- **SUPPLIED PASSAGE**
::::
So to see a Speaker booted for no sin but the very act of putting legislation on the floor that Democrats could support, to me, is beyond the pale. It sounds almost too absurd to believe, but that’s what McCarthy’s Republican detractors cited as their motivation — because he was willing to keep the government open for 45 days. It also means Democrats are effectively barred from helping solve the mess, since bipartisanship would disqualify a Republican in the eyes of the extremists in charge of their caucus.
When compromise is forbidden, what real hope can we have for progress?
Former Speaker McCarthy’s act of bipartisanship is not where the story starts
This historic fiasco became inevitable in the concessions Republicans made to elect a Speaker at the beginning of the year. Most of the headlines were about the delays — the session started four days late after 15 votes, the longest delay in more than a century. What often got glossed over is the concessions, which allowed a single extremist to upend the House and derail our federal government indefinitely.
And that’s exactly what happened. It was inevitable. A relatively small collection of narcissistic extremists shut down the House, but it was the Republican establishment that gave them the power to do it. They put Toonces the cat behind the wheel and then marveled with shock that he drove us off a cliff.
::::
(Data entries)
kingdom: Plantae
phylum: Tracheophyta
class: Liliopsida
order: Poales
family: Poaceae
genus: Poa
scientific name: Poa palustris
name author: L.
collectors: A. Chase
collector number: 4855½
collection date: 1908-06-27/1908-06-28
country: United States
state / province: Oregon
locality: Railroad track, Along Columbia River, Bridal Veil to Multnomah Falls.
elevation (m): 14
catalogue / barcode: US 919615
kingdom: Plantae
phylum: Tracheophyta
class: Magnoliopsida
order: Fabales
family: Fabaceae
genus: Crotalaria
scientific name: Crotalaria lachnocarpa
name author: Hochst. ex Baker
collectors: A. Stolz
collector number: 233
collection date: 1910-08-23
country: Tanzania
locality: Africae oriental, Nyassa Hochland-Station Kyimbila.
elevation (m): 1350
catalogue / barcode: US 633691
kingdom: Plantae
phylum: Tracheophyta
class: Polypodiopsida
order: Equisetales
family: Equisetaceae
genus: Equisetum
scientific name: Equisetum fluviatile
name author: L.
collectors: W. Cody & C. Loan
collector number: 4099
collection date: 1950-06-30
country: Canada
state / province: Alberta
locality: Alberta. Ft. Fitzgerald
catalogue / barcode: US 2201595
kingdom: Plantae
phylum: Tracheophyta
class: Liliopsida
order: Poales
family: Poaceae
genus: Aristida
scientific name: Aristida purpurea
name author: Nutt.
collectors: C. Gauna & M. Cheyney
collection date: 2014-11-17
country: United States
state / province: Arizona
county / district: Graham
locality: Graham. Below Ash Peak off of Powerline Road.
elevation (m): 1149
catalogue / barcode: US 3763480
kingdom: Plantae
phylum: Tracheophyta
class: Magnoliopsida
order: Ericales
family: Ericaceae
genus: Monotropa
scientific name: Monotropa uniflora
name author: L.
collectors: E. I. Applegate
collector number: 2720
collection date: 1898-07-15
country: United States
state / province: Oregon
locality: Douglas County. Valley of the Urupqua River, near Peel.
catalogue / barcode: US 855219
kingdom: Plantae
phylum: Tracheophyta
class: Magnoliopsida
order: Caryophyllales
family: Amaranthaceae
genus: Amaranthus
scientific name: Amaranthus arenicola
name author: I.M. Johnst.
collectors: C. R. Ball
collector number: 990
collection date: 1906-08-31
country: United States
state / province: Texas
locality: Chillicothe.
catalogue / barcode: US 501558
::::
- **WRITTEN TASK**
Reproduce verbatim the portion of the passage on McCarthy's removal as Speaker that begins with the words containing "Former Speaker McCarthy’s" and ends with "federal government indefinitely.".

- **RESULT OF THE TASK**
Former Speaker McCarthy’s act of bipartisanship is not where the story starts
This historic fiasco became inevitable in the concessions Republicans made to elect a Speaker at the beginning of the year. Most of the headlines were about the delays — the session started four days late after 15 votes, the longest delay in more than a century. What often got glossed over is the concessions, which allowed a single extremist to upend the House and derail our federal government indefinitely.